At Ohio River mile marker 922, we left the Ohio and turned into the Cumberland.
Goodbye Ohio River! |
Hello Cumberland River! |
You will notice that the Cumberland River is much narrower than the Ohio River. An important point to make here is that normally most of the barges would enter the Tennessee River off the Ohio vs. the Cumberland. Unfortunately, the lock (Kentucky Lock & Dam) in the Tennessee River is down for repairs the so the barges are using the Cumberland River, locking through the Barkley Dam. When we want to pass a barge, it is important to call the captain on the radio and ask his preference for your passing. In the case below, he asked Alan to pass him on the "two" which means we pass starboard to starboard (starboard is the right side of the boat facing forward, port is the left).
So just when we thought we were settled in on the Cumberland River, we lost our radar and depth finder. The depth piece was the really unsettling part. We knew depths were good in the Cumberland but once past Barkley Dam, who knows? So after a little detective work we saw that the battery was low on our VHF marine radio which was strange.
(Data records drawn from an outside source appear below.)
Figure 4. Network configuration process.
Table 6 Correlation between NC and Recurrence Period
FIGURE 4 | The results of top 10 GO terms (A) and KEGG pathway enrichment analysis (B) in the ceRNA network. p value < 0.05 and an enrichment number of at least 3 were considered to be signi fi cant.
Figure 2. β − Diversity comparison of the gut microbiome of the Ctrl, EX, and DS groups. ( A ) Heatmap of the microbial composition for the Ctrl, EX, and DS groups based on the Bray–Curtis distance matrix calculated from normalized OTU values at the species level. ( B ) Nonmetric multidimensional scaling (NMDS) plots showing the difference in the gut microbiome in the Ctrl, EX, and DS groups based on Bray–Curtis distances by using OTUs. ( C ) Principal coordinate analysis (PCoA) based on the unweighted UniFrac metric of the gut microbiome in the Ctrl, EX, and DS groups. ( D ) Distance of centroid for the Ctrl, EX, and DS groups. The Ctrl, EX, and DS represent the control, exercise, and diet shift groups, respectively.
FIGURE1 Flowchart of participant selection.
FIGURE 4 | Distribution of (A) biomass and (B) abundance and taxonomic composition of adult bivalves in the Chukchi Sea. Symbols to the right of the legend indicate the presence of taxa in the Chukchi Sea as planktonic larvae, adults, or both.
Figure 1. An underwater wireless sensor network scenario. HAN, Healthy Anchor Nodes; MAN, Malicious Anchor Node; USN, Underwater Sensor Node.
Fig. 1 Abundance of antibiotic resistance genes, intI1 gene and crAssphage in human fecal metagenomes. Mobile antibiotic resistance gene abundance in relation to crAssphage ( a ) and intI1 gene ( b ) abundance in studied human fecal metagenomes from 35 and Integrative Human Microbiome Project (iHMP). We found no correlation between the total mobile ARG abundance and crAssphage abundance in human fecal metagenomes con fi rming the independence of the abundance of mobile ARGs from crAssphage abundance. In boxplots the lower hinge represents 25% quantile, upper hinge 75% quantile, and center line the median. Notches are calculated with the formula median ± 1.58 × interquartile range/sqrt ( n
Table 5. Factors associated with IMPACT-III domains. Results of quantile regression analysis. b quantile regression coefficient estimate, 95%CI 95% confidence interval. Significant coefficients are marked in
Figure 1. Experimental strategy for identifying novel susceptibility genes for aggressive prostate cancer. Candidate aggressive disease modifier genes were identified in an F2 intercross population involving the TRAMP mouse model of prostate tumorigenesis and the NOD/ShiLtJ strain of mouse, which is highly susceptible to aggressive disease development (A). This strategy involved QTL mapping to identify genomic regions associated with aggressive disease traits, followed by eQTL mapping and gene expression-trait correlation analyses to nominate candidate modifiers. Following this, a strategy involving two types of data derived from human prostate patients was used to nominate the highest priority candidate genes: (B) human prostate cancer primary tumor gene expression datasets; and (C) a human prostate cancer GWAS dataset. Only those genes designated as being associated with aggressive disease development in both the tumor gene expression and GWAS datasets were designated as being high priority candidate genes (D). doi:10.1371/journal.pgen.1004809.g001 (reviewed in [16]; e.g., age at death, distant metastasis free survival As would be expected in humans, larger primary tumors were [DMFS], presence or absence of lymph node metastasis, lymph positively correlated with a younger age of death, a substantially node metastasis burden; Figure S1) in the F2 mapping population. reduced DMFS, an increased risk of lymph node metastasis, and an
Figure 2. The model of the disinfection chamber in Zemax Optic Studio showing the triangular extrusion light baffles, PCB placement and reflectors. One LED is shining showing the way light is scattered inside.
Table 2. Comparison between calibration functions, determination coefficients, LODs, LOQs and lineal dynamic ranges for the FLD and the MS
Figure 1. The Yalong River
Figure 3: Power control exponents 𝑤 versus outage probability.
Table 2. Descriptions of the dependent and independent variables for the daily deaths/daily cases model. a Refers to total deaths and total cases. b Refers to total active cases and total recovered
We turned on the generator and the electronics came back to life. Whew. Alan discovered that a breaker had tripped, so electronics had been pulling too much power from the house battery. Still working to better understand why the breaker tripped but we were running a lot off the inverter and the batteries may have just been getting too low. All good now, we will watch how things go tomorrow. Have the generator as a back up if we need to turn it on tomorrow. We have been trying not to run it while we are underway. But the salon gets crazy hot and I'm sure the inverter is in high gear keeping the fridge and freezer working.
So now the race was on to get past another large barge and get to Barkley Dam to lock through before he does. Commercial barges have priority so if he got there first, we could be waiting for hours.
The lockmaster was just ready to call us in when we heard that barge radio in for a lock through. The good news is we still got to lock through. The bad news is that we had to share the lock with the monster barge! Joe and Kim, the tow was from Houston so we are never too far from you guys.
Here he comes, approaching the lock |
The barge went in first. They are very nervous about the recent oil spill in Whitten Lock on the Tombigbee River so didn't want us in there first. Once they got tied up to the wall, we came alongside them.
As we came out of the lock, we were on beautiful Barkley Lake. We pulled into Green Turtle Bay Marina, did some laundry, took a swim at the pool and had a nice catfish dinner at the Thirsty Turtle Restaurant (no, the catfish were not caught locally). We also firmed up our plans for leaving the boat. We will travel down the Tennessee River and leave the boat near the ill-fated lock with the oil spill at a very nice marina. Friends (Jack and Jeannie) will visit for a couple days and bring us back to Cincy. Then we will pick up our journey to Demopolis in mid-October.
We traveled about 54 miles today and went through two locks (Smithland and Barkley). The heat was so oppressive. I don't remember ever being this hot!
Tomorrow morning we will take the short canal over to the Tennessee River. See you then!
It was Friday 13th...you made it!
ReplyDeleteWe had the same battery issue once. Amchoring out for five days did it to us. I thought we charged enough each day running the generator for hours but I just didn't do it enough to fully charge the deep cycle batteries. We bought new batteries before I realized what the problem was. We could not even start the engines
ReplyDeleteOh wow that must have been scary. We think maybe the breaker tripped when Alan was using the bow thruster to help clean off a bunch of mud off the anchor. And we were not running the generator while underway. Just happy it is working fine now. And we know now to keep a better eye on the charge.